In United States v. United States Steel Corp., __F.Supp.2d__, 2014 WL 1577837 (N.D. Ind. Apr. 18, 2014), an Indiana district court judge granted the defendant’s motion for reconsideration, candidly admitted he was wrong the first time, and held that the five-year statute of limitation applied to claims for injunctive relief in certain Clean Air Act permitting cases.

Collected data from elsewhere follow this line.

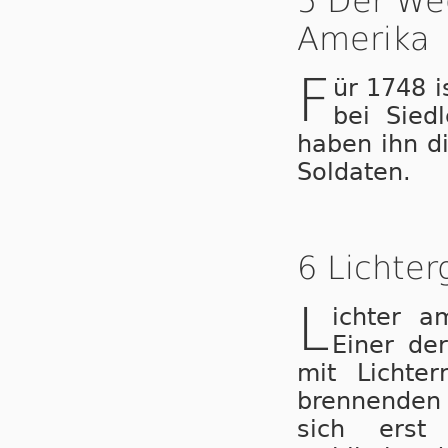
5 Der We
Amerika
F
ür 1748 
bei Siedl
haben ihn d
Soldaten.
6 Lichte
L
ichter a
Einer der
mit Lichte
brennenden 
sich erst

The EPA and three similar state environmental agencies brought suit against U.S. Steel related to a modification of a company furnace located in Indiana. U.S. Steel performed the work in 1990, and the plaintiff environmental agencies alleged that U.S. Steel never got the required “construction permit.” Specifically, the plaintiffs alleged that the work in 1990 constituted a “major modification” under the Clean Air Act. A major modification would trigger requirements under the Clean Air Act’s PSD (“Prevention of Significant Deterioration) and NSR (New Source Review) permitting programs. In general, these requirements include government review, modification permits, and installing mechanisms for minimizing pollution. The plaintiffs alleged that U.S. Steel did not comply with these requirements when it performed the work in 1990, and the plaintiffs sought financial penalties and injunctive relief.

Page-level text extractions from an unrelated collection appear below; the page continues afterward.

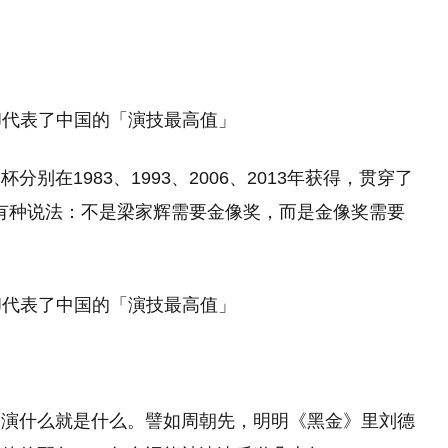
别在1983、1993、2006、2013年获得，贯穿了
间还有种说法：不是梁家辉需要金像奖，而是金像奖需要
是演什么就是什么。譬如周朝先，明明《黑金》里刘德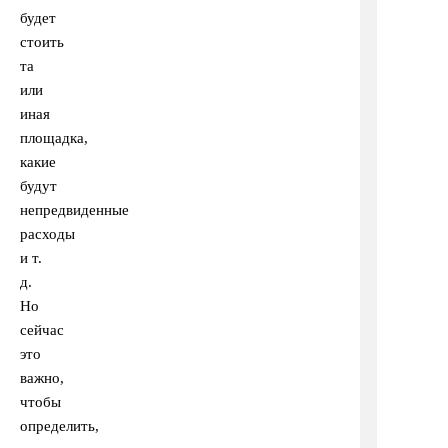
будет
стоить
та
или
иная
площадка,
какие
будут
непредвиденные
расходы
и т.
д.
Но
сейчас
это
важно,
чтобы
определить,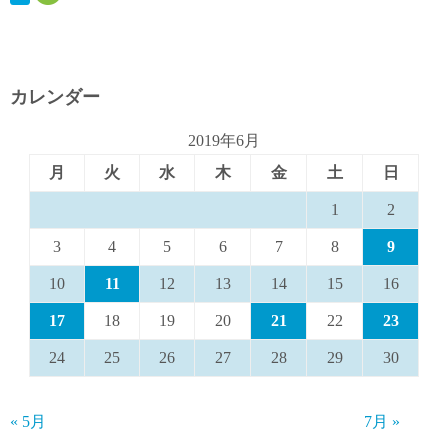
カレンダー
2019年6月
月
火
水
木
金
土
日
1
2
3
4
5
6
7
8
9
10
11
12
13
14
15
16
17
18
19
20
21
22
23
24
25
26
27
28
29
30
« 5月
7月 »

Since the claim was filed in 2012 and related to the 1990 project, U.S. Steel brought a motion to dismiss based on the five-year statute of limitations. The court agreed that the statute of limitations barred the claim for financial penalties. However, the court initially did not find that the statute of limitations barred the request for injunctive relief.
After U.S. Steel filed a motion for reconsideration, the court reevaluated the Seventh Circuit Court of Appeal’s decision in United States v. Midwest Generation, LLC, 720 F.3d 644 (7th Cir. 2013), and found that Midwest Generation prohibited the government from seeking injunctive relief for alleged permitting violations that were committed and completed long ago. The court admitted that it found the Seventh Circuit’s reasoning less than crystal clear, and noted that the Seventh Circuit did not mention injunction directly. However, the court re-examined Midwest Generation and determined that injunctive relief was limited to the five-year statute of limitations.